##### Selected excerpt #####

Polynomial Zeros

This calculator will allow you compute polynomial roots of any valid polynomial you provide. This polynomial can be any polynomial of degree 1 or higher.

For example, you can provide a cubic polynomial, such as p(x) = x^3 + 2x^2 - x + 1, or you can provide a polynomial with non-integer coefficients, such as p(x) = x^3 - 13/12 x^2 + 3/8 x - 1/24.

Once you have provided the calculator with a valid polynomial for which you want to compute its roots, you can click on the "Calculate" button, and you will see a step-by-step run of the process.

It needs be mentioned that the process only involve elementary methods used to find roots, which includes the rational zero theorem and polynomial division, as well as using the quadratic formula when appropriate.

There is no general method to find ALL the roots for ALL possible polynomials of degree above 5, so this calculator will only find roots that can be obtained with these mentioned elementary methods.

What is the root of a polynomial?

Given a polynomial function $p(x)$, we say that $x$ is a root of the polynomial if:

$$\displaystyle p(x) = 0$$

In layman terms roots of a polynomial are the points the the polynomial function $p(x)$ crosses the x-axis. That's a good representation to get an idea, but it is not completely precise because some roots could be complex numbers. So then, a real root will be a point where $p(x)$.

#####

◆ Task instructions ◆
Print the part of the polynomial zeros page that opens with the words containing "In layman terms" and closes with "point where $p(x)$.". The data below is separate material with no connection to the polynomial zeros page.

##### Listing #####

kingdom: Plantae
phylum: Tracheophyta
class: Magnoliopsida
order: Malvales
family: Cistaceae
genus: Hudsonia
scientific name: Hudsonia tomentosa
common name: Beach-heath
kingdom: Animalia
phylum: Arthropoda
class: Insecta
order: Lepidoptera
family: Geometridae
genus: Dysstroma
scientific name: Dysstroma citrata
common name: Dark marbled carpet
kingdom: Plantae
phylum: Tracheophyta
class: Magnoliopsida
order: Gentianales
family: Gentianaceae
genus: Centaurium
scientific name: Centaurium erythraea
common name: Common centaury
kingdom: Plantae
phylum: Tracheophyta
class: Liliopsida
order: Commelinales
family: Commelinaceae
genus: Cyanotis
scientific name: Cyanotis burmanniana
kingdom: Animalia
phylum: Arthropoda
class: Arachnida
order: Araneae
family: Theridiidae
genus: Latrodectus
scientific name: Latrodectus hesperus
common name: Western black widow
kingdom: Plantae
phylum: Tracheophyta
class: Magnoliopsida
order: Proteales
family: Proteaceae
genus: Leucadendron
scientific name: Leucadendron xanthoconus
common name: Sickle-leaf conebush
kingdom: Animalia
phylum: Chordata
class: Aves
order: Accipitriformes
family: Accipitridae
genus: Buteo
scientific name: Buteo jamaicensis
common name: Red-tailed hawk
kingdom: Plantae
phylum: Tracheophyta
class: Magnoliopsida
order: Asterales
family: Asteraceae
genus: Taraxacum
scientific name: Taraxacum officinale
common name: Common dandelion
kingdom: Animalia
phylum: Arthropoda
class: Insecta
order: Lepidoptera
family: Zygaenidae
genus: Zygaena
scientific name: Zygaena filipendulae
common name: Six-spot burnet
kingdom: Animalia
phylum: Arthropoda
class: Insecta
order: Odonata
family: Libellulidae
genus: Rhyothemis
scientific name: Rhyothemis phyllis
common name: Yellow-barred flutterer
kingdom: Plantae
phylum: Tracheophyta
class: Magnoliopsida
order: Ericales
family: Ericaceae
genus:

#####

◆ Final answer ◆
In layman terms roots of a polynomial are the points the the polynomial function $p(x)$ crosses the x-axis. That's a good representation to get an idea, but it is not completely precise because some roots could be complex numbers. So then, a real root will be a point where $p(x)$.